DATA SEGMENT:

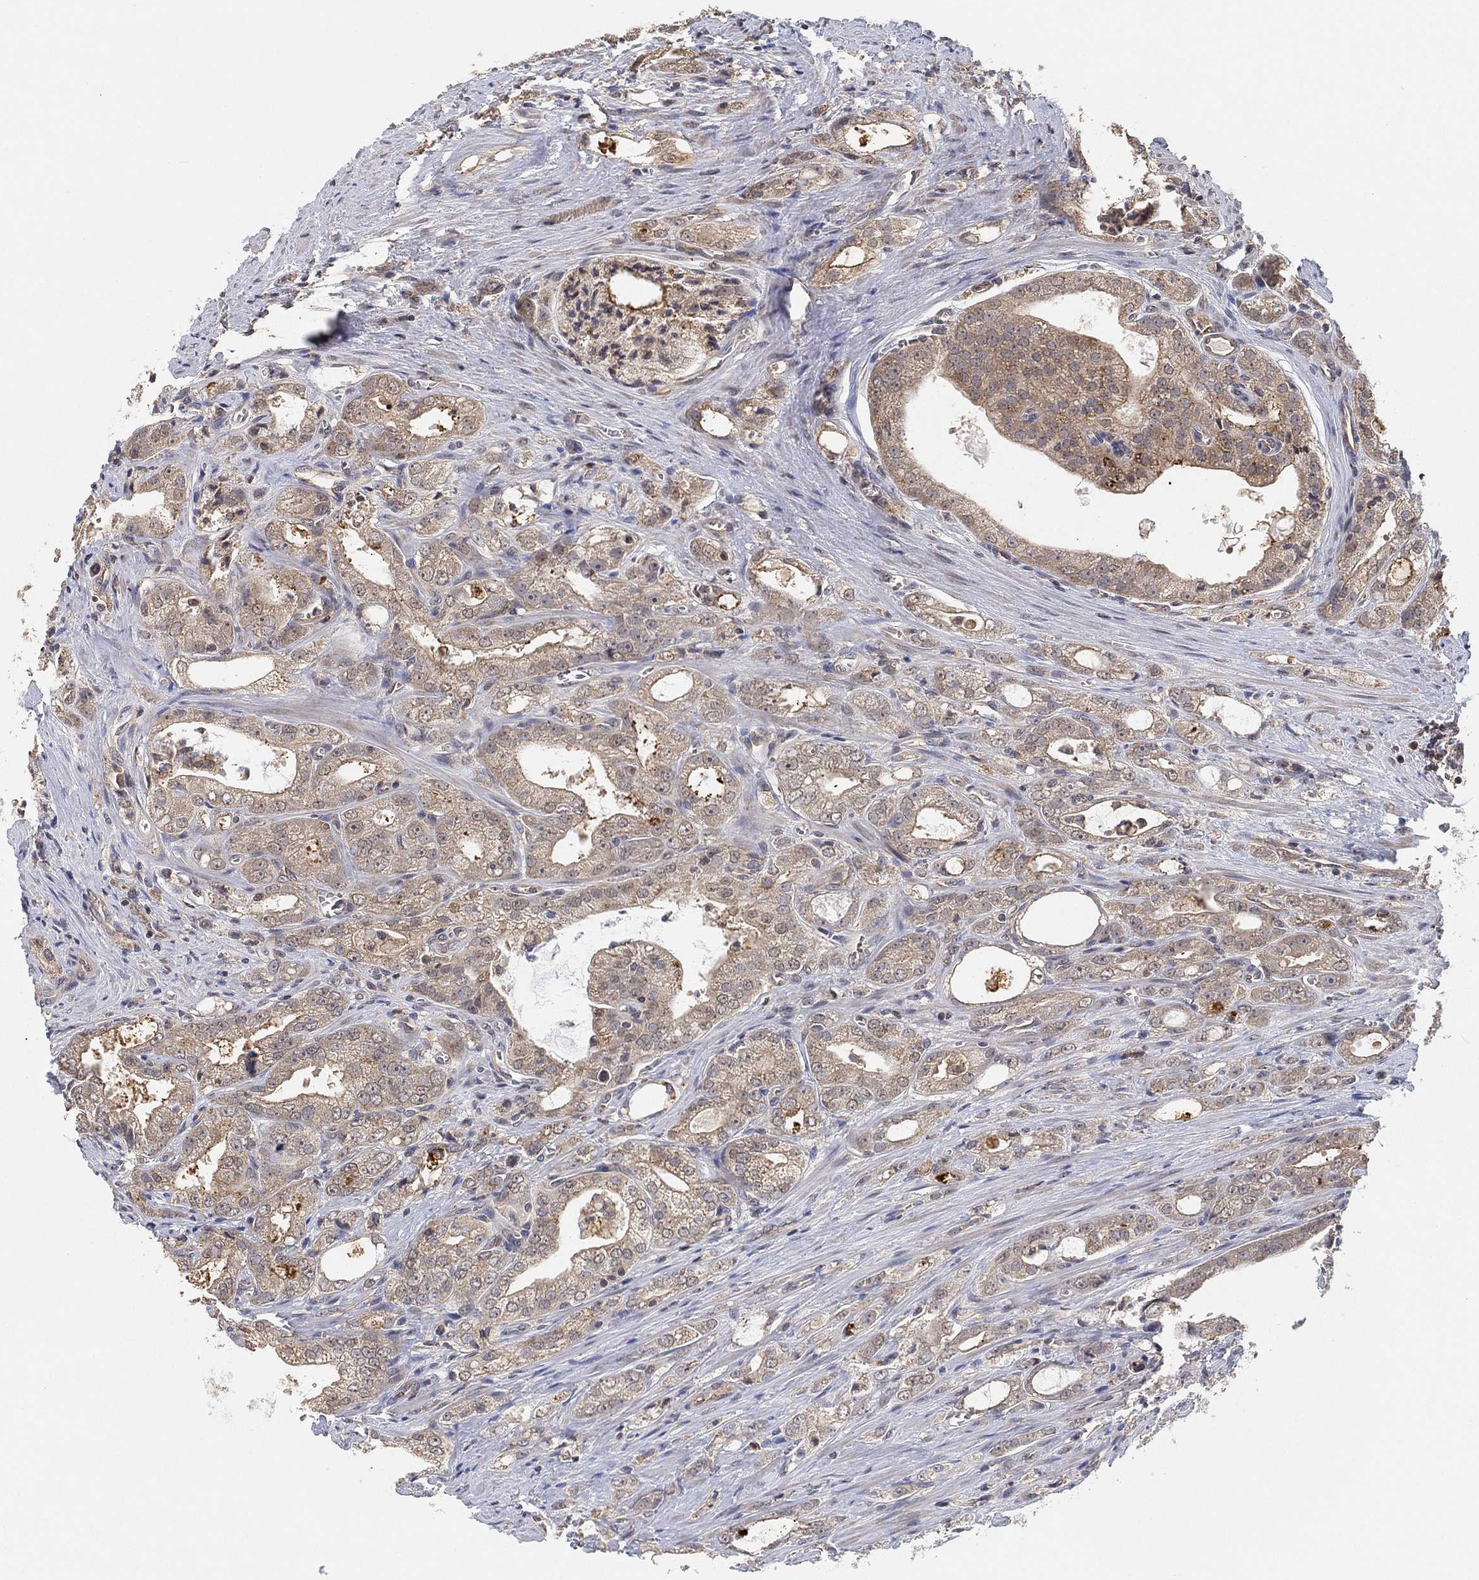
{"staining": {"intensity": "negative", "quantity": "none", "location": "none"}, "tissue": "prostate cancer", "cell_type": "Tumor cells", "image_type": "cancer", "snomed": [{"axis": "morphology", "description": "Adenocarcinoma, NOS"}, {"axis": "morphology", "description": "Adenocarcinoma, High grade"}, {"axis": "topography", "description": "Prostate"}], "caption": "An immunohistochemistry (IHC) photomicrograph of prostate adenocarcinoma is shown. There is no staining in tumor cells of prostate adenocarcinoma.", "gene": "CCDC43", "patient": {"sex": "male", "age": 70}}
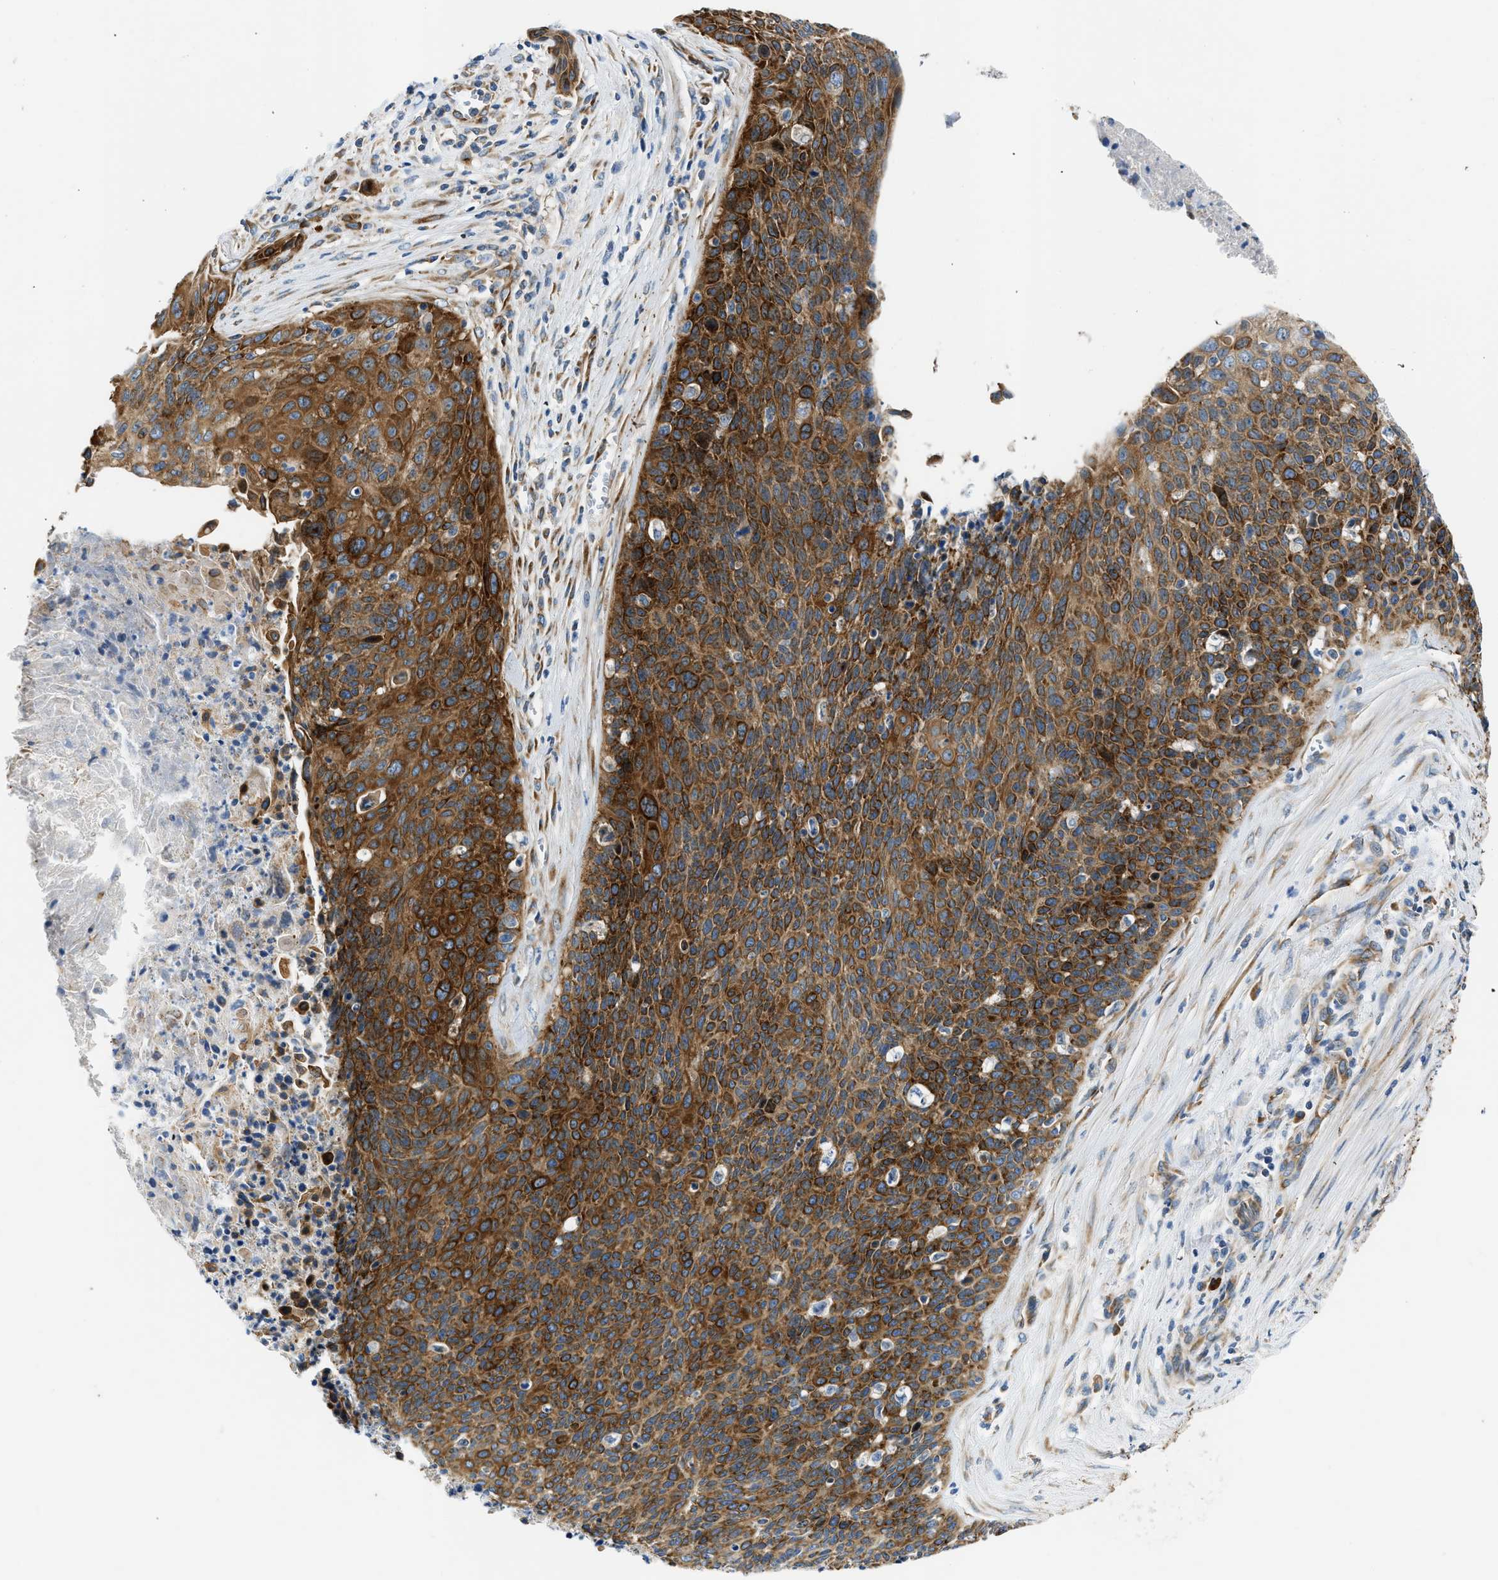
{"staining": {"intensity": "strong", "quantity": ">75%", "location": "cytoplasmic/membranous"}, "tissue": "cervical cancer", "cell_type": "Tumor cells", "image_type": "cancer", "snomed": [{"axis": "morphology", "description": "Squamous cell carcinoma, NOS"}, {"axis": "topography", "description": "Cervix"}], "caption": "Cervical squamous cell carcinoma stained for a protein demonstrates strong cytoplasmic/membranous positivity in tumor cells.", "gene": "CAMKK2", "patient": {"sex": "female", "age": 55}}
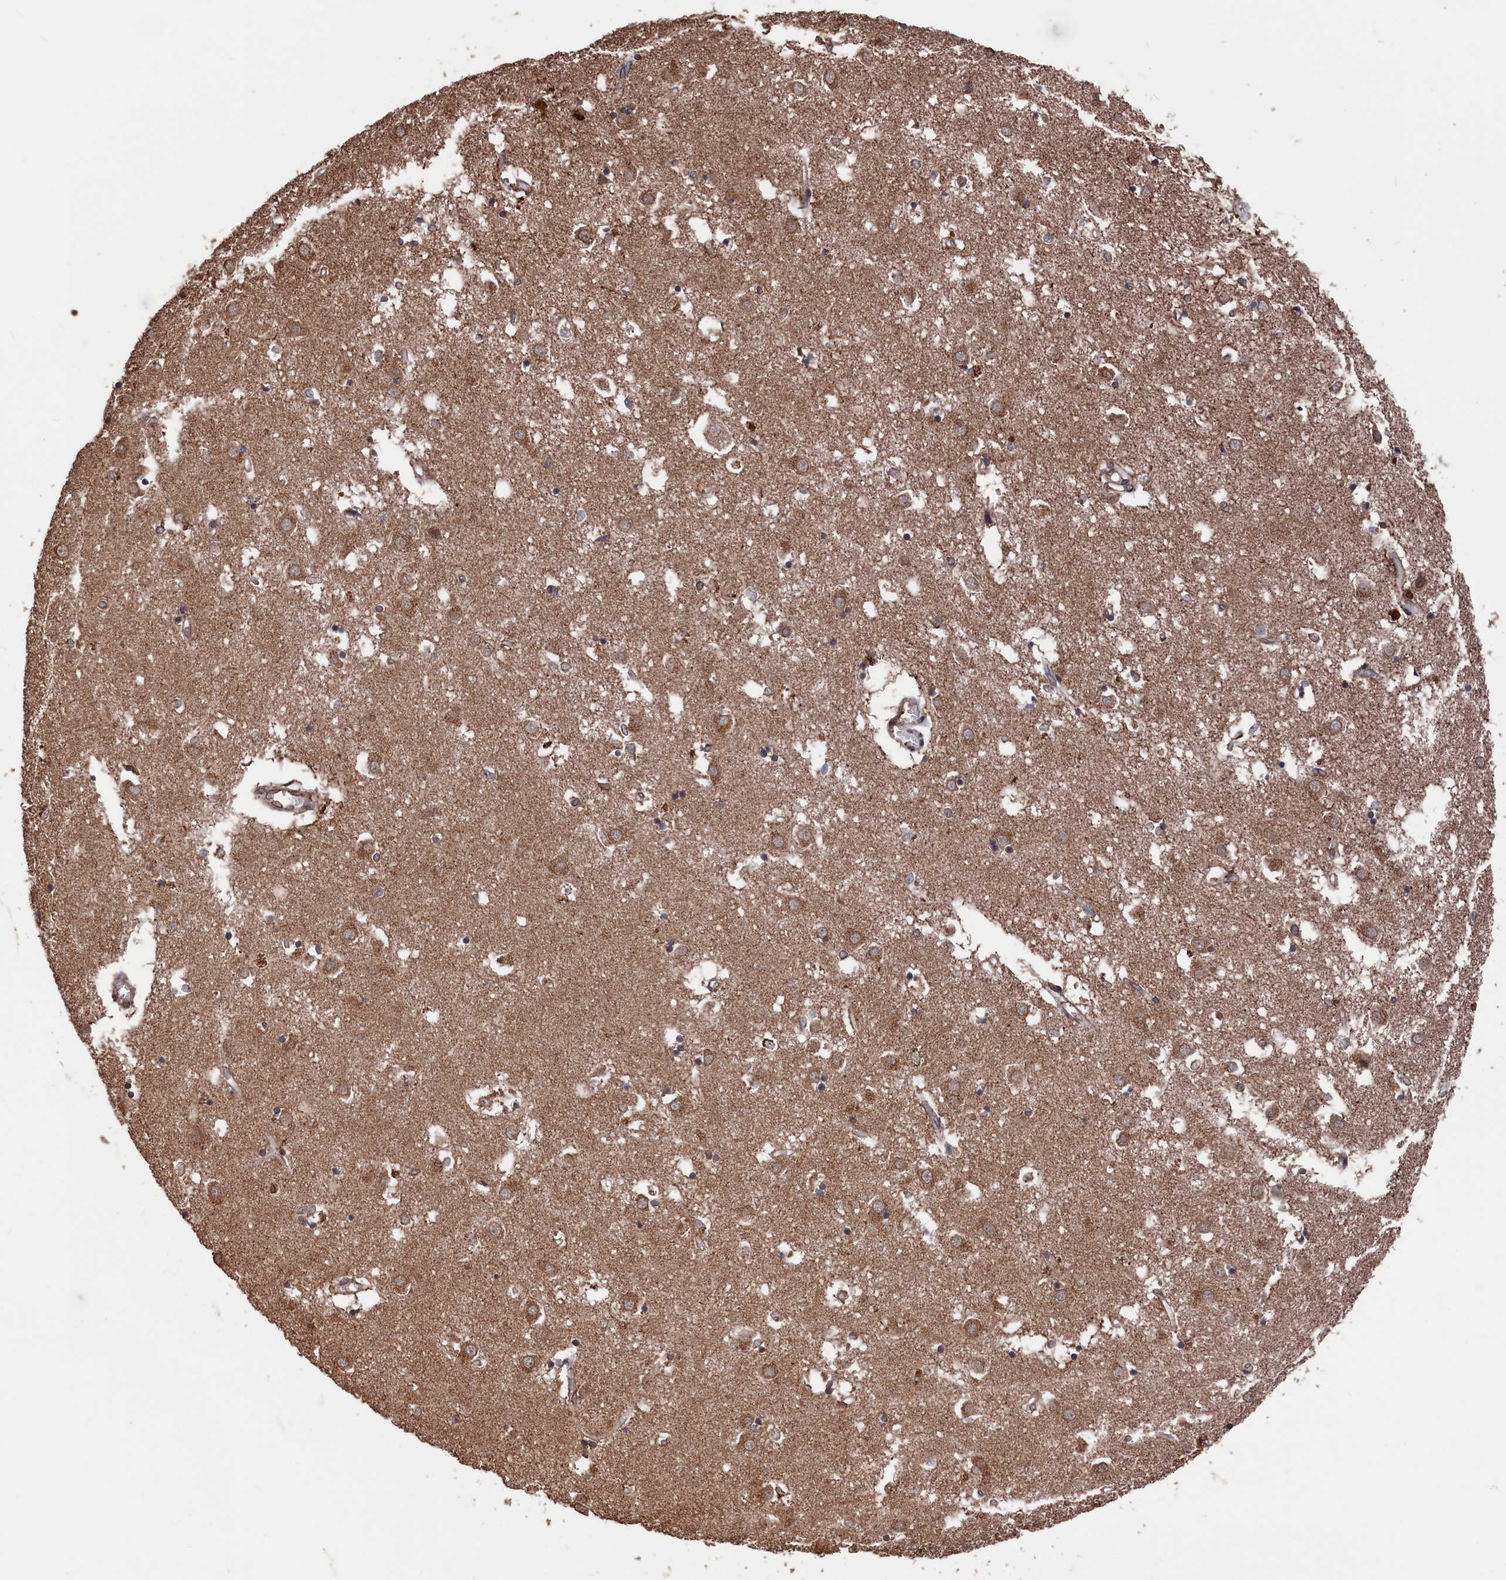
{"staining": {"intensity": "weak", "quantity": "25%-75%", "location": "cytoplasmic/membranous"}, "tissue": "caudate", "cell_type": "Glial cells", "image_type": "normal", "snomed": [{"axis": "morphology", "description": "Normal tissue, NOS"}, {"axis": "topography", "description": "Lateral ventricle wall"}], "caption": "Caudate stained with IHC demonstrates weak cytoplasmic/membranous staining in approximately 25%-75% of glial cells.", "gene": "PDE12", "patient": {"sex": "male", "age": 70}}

WORK INSTRUCTIONS:
Repeat every line of the data above exactly, but drop the pictures.

RESPONSE TO THIS TASK:
{"staining": {"intensity": "negative", "quantity": "none", "location": "none"}, "tissue": "prostate cancer", "cell_type": "Tumor cells", "image_type": "cancer", "snomed": [{"axis": "morphology", "description": "Adenocarcinoma, NOS"}, {"axis": "morphology", "description": "Adenocarcinoma, High grade"}, {"axis": "topography", "description": "Prostate"}], "caption": "An immunohistochemistry (IHC) photomicrograph of prostate adenocarcinoma is shown. There is no staining in tumor cells of prostate adenocarcinoma.", "gene": "CCDC43", "patient": {"sex": "male", "age": 70}}
{"staining": {"intensity": "strong", "quantity": ">75%", "location": "cytoplasmic/membranous"}, "tissue": "cervical cancer", "cell_type": "Tumor cells", "image_type": "cancer", "snomed": [{"axis": "morphology", "description": "Squamous cell carcinoma, NOS"}, {"axis": "topography", "description": "Cervix"}], "caption": "Cervical squamous cell carcinoma stained for a protein demonstrates strong cytoplasmic/membranous positivity in tumor cells.", "gene": "CAMKK2", "patient": {"sex": "female", "age": 55}}
{"staining": {"intensity": "weak", "quantity": "25%-75%", "location": "cytoplasmic/membranous"}, "tissue": "caudate", "cell_type": "Glial cells", "image_type": "normal", "snomed": [{"axis": "morphology", "description": "Normal tissue, NOS"}, {"axis": "topography", "description": "Lateral ventricle wall"}], "caption": "Caudate stained with IHC demonstrates weak cytoplasmic/membranous staining in approximately 25%-75% of glial cells.", "gene": "PDE12", "patient": {"sex": "male", "age": 70}}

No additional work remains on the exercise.